Bio: Karen Reilly is development director at The Tor Project, where she is responsible for fund raising, advocacy, general marketing and policy outreach programs. Tor is software and a volunteer network that enables people to circumvent censorship and guard their privacy online. She studied government and international politics at George Mason University.
 
Andrew Lewman is executive director of The Tor Project, a nonprofit organization providing research and free software that protects online privacy and anonymity. Lewman manages The Tor Project’s business operations, customer support, law enforcement liaison and advocacy roles and serves on its board of directors.

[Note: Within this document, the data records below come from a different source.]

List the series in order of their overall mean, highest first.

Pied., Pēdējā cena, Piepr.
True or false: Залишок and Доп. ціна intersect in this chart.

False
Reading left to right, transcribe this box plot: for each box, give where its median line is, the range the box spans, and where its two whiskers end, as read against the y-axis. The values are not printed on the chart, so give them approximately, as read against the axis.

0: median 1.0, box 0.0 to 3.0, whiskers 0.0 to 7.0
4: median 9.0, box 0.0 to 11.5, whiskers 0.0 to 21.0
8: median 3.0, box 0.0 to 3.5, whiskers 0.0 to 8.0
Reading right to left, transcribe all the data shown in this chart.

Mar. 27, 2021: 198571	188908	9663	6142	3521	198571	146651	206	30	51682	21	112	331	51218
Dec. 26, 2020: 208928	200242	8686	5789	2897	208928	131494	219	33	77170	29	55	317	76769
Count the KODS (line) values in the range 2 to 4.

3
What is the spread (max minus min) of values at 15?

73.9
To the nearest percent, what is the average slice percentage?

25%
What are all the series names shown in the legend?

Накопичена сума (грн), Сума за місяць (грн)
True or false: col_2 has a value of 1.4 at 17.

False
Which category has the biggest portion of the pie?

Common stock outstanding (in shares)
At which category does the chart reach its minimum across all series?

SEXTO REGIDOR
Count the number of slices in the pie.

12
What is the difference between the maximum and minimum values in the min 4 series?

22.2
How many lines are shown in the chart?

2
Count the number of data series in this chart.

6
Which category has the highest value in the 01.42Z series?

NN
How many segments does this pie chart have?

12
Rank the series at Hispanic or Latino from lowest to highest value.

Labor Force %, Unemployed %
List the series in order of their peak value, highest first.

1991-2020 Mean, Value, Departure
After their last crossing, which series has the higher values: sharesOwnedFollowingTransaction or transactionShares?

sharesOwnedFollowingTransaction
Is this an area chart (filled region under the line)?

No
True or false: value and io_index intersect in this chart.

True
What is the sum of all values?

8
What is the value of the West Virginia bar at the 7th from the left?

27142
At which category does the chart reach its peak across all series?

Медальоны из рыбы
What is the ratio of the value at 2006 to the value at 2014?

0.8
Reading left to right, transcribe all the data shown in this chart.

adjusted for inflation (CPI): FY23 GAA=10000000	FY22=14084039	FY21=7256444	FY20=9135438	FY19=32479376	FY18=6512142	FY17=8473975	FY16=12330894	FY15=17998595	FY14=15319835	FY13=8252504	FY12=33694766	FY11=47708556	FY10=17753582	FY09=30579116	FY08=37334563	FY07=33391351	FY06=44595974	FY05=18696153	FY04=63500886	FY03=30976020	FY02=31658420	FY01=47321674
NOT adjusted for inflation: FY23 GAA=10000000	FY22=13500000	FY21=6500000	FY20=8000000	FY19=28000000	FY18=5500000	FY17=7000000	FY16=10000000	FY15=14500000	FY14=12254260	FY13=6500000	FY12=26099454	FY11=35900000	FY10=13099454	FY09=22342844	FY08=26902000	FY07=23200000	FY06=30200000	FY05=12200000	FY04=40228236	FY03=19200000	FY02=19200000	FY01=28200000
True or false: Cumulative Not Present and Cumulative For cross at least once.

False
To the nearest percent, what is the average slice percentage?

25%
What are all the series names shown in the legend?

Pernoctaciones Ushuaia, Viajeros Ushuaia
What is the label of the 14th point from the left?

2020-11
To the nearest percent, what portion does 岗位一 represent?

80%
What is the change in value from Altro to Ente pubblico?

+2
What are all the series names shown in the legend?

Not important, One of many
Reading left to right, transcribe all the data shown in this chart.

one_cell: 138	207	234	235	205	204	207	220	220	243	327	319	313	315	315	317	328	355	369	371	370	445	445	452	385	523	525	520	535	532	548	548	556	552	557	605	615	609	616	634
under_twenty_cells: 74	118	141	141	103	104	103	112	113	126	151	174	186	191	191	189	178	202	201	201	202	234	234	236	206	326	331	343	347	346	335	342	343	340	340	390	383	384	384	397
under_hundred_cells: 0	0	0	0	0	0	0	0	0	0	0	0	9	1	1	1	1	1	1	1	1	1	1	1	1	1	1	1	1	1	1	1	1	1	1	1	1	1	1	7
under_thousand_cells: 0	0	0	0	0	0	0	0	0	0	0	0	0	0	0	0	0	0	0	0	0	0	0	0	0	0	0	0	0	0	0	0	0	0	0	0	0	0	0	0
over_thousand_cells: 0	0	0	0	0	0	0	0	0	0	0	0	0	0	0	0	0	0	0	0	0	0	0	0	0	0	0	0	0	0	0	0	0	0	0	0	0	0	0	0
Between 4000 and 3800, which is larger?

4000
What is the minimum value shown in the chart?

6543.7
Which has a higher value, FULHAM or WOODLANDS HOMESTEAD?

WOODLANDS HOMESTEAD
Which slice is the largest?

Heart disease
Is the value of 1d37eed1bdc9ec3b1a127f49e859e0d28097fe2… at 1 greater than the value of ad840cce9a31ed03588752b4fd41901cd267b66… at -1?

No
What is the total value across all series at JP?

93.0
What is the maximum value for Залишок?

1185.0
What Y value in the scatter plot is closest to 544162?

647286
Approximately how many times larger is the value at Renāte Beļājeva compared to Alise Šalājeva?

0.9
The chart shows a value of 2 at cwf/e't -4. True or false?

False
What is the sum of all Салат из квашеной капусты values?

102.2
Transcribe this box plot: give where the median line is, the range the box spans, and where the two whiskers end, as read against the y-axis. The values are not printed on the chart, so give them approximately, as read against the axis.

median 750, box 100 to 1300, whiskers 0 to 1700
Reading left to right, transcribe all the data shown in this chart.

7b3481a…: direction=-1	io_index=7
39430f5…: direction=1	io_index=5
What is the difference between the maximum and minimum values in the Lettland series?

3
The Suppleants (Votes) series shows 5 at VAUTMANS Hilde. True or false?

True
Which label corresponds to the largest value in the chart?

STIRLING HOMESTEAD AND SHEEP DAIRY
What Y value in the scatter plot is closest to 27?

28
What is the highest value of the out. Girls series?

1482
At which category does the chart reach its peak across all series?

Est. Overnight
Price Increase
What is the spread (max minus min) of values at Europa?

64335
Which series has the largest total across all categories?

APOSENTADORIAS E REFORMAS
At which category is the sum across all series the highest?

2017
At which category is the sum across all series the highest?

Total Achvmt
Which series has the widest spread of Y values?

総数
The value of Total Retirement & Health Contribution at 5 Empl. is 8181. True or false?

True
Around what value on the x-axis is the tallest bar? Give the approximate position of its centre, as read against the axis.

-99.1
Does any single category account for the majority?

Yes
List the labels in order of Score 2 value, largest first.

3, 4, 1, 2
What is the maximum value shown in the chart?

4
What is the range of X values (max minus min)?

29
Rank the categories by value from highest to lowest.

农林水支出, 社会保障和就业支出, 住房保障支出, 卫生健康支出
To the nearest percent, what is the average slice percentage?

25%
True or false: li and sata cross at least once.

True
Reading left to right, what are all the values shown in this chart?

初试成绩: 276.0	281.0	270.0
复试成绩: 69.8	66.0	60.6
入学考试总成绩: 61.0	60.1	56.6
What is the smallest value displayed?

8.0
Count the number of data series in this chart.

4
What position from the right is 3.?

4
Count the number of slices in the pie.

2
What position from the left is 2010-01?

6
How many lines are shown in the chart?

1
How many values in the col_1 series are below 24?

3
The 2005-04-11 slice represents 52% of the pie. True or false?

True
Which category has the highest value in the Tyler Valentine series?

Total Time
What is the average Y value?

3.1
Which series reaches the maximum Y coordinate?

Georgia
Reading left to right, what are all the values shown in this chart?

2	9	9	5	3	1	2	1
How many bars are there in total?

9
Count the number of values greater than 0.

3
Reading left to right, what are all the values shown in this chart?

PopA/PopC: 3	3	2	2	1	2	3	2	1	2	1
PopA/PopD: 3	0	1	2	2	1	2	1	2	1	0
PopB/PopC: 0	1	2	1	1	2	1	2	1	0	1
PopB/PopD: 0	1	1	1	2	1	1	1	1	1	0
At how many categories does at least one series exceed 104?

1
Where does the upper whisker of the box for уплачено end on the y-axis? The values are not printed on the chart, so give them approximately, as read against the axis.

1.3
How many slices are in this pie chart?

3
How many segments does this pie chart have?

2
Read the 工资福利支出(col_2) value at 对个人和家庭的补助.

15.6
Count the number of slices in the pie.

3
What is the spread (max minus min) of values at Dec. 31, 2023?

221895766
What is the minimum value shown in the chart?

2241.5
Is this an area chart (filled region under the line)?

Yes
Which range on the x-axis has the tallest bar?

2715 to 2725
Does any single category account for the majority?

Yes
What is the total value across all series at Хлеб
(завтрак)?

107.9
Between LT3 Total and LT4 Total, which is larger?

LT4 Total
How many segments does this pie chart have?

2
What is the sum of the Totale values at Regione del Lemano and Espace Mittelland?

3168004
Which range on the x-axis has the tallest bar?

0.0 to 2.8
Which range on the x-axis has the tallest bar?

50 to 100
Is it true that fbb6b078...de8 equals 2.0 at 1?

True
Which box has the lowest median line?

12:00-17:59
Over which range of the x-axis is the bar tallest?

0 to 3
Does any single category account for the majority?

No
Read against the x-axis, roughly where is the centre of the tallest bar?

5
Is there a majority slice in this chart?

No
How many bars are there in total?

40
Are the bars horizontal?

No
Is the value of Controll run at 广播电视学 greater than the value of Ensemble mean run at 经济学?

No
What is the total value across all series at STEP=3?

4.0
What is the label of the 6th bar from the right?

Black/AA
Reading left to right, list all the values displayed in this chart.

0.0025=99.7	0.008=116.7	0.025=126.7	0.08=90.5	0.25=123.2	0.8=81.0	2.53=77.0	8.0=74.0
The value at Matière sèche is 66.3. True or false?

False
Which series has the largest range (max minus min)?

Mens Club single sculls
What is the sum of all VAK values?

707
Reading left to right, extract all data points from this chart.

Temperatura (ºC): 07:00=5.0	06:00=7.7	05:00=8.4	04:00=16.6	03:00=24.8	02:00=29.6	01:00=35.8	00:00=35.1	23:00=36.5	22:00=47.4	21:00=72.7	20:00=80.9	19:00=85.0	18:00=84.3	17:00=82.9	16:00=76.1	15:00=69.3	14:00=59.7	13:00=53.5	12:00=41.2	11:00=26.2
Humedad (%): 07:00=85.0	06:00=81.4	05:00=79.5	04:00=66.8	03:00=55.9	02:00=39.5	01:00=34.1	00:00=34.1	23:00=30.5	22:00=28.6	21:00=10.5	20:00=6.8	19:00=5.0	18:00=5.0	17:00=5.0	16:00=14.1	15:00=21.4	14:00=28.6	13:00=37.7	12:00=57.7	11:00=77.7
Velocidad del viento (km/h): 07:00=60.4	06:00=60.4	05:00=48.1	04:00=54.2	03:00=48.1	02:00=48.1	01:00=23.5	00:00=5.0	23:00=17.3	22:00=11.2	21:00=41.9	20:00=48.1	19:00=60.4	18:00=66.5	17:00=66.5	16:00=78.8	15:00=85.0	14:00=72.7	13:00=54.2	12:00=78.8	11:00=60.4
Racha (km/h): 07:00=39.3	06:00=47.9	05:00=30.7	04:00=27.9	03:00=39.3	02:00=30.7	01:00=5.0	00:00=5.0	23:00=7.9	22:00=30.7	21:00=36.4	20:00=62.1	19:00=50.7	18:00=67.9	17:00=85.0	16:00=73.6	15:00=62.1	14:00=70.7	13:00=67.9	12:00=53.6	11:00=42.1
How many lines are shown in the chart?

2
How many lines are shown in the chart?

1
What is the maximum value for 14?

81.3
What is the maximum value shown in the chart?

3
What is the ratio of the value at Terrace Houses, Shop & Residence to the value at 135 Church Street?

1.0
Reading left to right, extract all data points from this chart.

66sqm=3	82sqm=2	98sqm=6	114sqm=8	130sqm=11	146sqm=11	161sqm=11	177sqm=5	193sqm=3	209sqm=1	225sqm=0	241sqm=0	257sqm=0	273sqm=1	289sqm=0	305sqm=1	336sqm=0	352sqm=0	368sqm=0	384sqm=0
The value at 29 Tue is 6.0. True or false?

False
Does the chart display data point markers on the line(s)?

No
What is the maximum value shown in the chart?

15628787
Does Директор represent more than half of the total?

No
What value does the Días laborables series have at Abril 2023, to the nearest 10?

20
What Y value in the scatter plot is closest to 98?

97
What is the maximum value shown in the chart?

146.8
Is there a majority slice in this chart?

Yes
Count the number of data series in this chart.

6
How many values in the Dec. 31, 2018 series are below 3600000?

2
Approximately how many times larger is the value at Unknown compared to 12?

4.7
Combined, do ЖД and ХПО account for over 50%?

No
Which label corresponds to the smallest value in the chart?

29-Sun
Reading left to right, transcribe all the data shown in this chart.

He has helped Tor grow from a small group of volunteers to a successful company with a global reach and thousands of volunteers. He has worked on projects with the National Science Foundation, Internews Network, Freedom House, Google, Broadcasting Board of Governors, National Network to End Domestic Violence, U.S. Department of Defense and U.S. State Department.
 
Award: *undisclosed
Winners: Adriano Farano and Jonathan Lundell
Twitter: @watchup, @farano
 
Summary: Watchup is an iPad application that will help people find high-quality news videos. While identifying relevant content is often time-consuming, Watchup speeds the process with a curated playlist that aggregates news reports from a variety of networks into a simple interface. The service plans to sustain itself by selling video advertising on the site. Watchup will partner with major media organizations in the United States.
 
Bios: Adriano Farano is the CEO and cofounder of Watchup. A passionate entrepreneur with a 12-year background in the news business, Farano fell in love with tablets during his 2010-11 Knight Fellowship at Stanford where he researched new ways to augment the news experience on mobile devices.
 
Jonathan Lundell is the CTO and cofounder of Watchup. Lundell is an experienced and versatile hardware and software architect with a passion for iOS. An active contributor to the award-winning Python framework Web2py, he coauthored the book Web2py Application Development Cookbook.
 
*In line with standard venture-capital practices, the funding amounts are not being disclosed.